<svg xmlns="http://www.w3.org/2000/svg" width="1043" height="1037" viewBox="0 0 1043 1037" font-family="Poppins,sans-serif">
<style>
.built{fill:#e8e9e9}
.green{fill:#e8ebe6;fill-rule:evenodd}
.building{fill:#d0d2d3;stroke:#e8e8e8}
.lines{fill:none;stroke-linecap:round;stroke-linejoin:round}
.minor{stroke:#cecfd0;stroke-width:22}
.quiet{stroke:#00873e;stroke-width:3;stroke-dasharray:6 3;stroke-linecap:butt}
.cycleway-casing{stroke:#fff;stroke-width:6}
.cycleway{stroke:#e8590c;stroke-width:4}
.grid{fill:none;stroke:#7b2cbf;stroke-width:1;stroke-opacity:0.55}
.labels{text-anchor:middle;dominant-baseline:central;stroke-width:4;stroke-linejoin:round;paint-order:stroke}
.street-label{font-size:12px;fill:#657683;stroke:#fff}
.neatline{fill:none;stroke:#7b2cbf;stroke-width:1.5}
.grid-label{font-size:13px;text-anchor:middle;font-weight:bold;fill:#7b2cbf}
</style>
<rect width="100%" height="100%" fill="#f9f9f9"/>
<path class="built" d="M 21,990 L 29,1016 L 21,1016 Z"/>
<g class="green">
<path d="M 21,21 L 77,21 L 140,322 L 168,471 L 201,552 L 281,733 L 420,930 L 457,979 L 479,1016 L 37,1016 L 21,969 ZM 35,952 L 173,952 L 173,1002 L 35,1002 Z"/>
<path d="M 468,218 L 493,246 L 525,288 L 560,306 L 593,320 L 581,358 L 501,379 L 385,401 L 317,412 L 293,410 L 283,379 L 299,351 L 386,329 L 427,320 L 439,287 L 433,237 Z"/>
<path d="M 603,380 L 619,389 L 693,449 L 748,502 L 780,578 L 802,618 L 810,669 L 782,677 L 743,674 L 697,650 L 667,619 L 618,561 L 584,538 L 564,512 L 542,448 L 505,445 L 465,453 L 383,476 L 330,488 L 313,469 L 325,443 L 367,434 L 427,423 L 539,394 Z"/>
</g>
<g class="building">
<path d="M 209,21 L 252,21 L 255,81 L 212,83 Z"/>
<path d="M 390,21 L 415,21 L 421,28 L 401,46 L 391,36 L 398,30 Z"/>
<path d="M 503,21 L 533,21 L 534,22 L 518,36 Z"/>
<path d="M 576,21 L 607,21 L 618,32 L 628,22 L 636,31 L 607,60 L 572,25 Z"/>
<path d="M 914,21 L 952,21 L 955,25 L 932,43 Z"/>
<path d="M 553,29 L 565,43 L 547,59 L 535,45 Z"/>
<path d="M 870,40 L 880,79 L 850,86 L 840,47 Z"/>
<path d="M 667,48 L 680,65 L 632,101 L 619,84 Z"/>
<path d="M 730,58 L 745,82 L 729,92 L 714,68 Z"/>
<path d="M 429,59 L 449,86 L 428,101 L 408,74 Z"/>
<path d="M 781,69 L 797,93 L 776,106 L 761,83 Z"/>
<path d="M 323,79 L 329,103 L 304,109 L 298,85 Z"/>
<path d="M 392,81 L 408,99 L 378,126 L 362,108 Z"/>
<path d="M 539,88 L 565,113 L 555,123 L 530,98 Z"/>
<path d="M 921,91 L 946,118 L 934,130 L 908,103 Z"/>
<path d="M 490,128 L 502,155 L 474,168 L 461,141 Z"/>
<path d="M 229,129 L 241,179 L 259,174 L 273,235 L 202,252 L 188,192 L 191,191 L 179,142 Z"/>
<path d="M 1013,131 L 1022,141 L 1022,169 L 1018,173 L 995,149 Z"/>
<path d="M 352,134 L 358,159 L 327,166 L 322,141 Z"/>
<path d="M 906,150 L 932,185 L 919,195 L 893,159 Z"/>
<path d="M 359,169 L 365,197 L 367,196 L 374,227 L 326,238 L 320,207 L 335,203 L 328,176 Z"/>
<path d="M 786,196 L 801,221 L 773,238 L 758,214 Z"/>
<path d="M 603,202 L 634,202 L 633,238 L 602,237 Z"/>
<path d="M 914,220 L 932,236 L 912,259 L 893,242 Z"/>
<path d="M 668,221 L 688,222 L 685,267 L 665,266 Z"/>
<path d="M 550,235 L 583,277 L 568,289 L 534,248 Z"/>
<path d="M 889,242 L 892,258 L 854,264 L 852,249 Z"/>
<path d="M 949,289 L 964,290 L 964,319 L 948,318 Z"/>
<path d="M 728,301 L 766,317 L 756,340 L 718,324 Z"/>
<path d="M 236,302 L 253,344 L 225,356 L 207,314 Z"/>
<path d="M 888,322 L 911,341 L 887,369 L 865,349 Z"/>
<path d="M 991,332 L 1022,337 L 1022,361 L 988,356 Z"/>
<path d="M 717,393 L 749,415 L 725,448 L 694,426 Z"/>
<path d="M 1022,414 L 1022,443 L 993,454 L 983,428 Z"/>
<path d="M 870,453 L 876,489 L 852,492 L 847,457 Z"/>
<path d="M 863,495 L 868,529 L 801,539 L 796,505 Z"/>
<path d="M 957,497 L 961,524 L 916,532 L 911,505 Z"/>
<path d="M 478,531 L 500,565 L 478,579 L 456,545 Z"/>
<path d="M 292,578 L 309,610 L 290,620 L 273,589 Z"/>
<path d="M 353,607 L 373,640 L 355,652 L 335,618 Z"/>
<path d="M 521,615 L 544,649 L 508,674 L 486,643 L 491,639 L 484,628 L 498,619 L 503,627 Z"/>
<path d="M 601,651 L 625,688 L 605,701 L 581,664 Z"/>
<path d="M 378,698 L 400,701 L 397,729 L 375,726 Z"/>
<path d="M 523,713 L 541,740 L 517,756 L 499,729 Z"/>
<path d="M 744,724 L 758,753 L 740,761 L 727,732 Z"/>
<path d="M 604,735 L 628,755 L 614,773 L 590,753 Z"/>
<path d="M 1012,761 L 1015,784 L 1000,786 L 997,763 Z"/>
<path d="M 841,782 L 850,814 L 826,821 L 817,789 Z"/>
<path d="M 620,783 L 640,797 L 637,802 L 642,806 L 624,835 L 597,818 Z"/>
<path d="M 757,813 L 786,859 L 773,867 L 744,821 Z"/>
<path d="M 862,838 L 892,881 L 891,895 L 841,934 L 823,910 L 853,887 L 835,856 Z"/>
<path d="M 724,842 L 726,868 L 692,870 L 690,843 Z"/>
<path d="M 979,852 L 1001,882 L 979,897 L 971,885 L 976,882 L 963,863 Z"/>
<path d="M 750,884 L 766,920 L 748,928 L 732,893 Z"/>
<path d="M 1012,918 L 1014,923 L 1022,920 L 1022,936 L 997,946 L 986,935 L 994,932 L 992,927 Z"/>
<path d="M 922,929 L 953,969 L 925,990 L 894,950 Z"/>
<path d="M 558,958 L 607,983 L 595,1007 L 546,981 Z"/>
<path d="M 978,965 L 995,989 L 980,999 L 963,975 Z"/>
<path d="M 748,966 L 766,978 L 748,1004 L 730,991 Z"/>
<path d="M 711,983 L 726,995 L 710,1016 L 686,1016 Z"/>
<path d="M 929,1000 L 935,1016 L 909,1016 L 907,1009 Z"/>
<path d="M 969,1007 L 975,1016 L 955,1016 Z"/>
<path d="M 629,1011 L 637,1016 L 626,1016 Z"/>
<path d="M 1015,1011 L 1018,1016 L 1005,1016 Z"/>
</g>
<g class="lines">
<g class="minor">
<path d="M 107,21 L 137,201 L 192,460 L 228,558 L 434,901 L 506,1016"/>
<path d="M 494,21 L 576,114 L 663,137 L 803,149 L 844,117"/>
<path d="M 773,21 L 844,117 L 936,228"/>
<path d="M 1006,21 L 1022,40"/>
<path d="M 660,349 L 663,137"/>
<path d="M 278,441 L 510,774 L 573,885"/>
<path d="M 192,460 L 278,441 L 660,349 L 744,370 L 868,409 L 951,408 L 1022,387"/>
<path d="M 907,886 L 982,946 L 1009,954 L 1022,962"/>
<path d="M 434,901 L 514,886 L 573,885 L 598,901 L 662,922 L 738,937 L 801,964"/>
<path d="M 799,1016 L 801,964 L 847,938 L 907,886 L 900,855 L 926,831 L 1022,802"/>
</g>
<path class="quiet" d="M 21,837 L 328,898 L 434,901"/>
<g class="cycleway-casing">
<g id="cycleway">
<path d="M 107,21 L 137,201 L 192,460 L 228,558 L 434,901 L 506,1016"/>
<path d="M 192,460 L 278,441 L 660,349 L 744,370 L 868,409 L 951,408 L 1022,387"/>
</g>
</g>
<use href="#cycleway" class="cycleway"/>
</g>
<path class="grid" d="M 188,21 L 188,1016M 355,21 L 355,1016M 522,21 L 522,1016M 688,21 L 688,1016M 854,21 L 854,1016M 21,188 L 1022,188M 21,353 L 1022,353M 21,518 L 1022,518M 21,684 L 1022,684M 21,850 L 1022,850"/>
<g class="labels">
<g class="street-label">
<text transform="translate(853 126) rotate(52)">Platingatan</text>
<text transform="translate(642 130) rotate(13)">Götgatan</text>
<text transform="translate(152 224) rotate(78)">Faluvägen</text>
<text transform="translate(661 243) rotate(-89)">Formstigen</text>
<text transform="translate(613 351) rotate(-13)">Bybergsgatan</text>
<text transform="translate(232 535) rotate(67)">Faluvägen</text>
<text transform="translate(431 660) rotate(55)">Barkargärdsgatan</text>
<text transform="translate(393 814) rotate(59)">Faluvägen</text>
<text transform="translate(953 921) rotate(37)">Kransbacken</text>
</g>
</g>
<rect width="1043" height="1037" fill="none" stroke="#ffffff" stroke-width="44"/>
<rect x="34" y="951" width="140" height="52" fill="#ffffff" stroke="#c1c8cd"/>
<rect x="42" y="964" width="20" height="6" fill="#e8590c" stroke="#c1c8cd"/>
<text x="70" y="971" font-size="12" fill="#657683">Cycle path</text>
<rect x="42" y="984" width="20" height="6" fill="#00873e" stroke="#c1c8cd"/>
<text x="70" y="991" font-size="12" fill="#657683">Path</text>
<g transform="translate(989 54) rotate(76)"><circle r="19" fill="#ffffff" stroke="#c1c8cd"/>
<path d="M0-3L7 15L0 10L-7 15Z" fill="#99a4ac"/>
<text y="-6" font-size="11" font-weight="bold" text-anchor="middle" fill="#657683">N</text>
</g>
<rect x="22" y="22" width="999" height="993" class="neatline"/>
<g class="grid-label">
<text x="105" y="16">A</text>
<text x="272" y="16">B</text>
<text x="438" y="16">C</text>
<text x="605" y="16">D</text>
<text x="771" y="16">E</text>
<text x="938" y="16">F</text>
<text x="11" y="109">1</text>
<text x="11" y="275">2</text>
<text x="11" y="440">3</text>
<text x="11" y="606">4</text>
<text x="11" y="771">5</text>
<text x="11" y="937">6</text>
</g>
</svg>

* Work required *
In the listing above, count each line that holds the word "lines" and report the number alone.

* Output of the exercise *
2